In 2013, the U.S. Supreme Court effectively gutted a key provision of the Voting Rights Act of 1965, meaning that school boards and other local and state governments in areas with a history of discrimination in election matters no longer had to win federal approval for any “change in voting.”
Writing for the majority in the 5-4 decision in Shelby County, Ala. v. Holder, Chief Justice John G. Roberts Jr. said that nearly 50 years after the adoption of the Voting Rights Act, “things have changed dramatically. ... Blatantly discriminatory evasions of federal decrees are rare. And minority candidates hold office at unprecedented levels.”
The court did not completely strike down Section 5 of the law, which requires jurisdictions with a history of discrimination in voting practices to get approval for any change in voting from the U.S. Department of Justice or the federal district court in Washington.
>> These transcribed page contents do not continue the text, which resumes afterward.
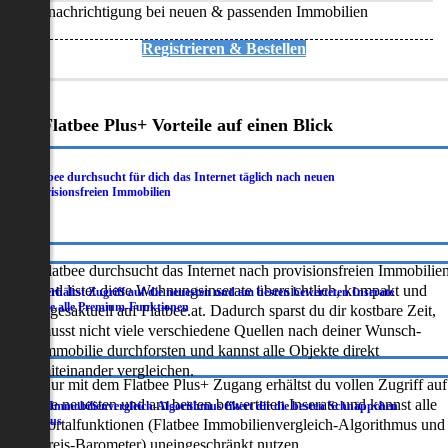
Benachrichtigung bei neuen & passenden Immobilien
Registrieren & Bestellen
Deine Flatbee Plus+ Vorteile auf einen Blick
Flatbee durchsucht für dich das Internet täglich nach neuen
.
provisionsfreien Immobilien
Flatbee durchsucht das Internet nach provisionsfreien Immobilie
und listet diese Wohnungsinserate übersichtlich, kompakt und
Du erhältst Zugriff auf die neuesten und am besten bewerteten Inserate
.
sowie alle Premium-Funktionen
tagesaktuell auf Flatbee.at. Dadurch sparst du dir kostbare Zeit,
musst nicht viele verschiedene Quellen nach deiner Wunsch-
Immobilie durchforsten und kannst alle Objekte direkt
miteinander vergleichen.
Nur mit dem Flatbee Plus+ Zugang erhältst du vollen Zugriff auf
die neuesten und am besten bewerteten Inserate und kannst alle
Der Immobilienvergleich-Algorithmus filtert dir die besten Schnäppchen
.
heraus
Portalfunktionen (Flatbee Immobilienvergleich-Algorithmus und
Preis-Barometer) uneingeschränkt nutzen.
Section 5 covers nine states—Alabama, Alaska, Arizona, Georgia, Louisiana, Mississippi, South Carolina, Texas, and Virginia—as well as certain jurisdictions in several other states, including California and North Carolina.
Instead, the court invalidated the formulas used to define which jurisdictions were covered by Section 5 of the voting rights law, which Congress had renewed in 2006.
“Congress did not use the record it compiled to shape a coverage formula grounded in current conditions,” the chief justice added. “It instead re-enacted a formula based on 40-year-old facts having no logical relation to the present day.”
Writing for the dissenters, Justice Ruth Bader Ginsburg said that even though minority registration and voting had increased in the Section 5 jurisdictions, covered states and local governments turned to racial gerrymandering, discriminatory annexations, and switches from single-member electoral districts to at-large membership to keep minority representation down.
“The evidence was indeed sufficient to support Congress’ conclusion that racial discrimination in voting in covered jurisdictions remained serious and pervasive,” Ginsburg wrote. “Congress approached the 2006 reauthorization of the VRA with great care and seriousness. The same cannot be said of the Court’s opinion today.”
The record in the case was full of examples where the Justice Department or the federal court had rejected changes in school district redistricting maps and to at-large board membership. Since the Shelby County decision, any school district in a covered jurisdiction has not had to submit such changes for federal approval.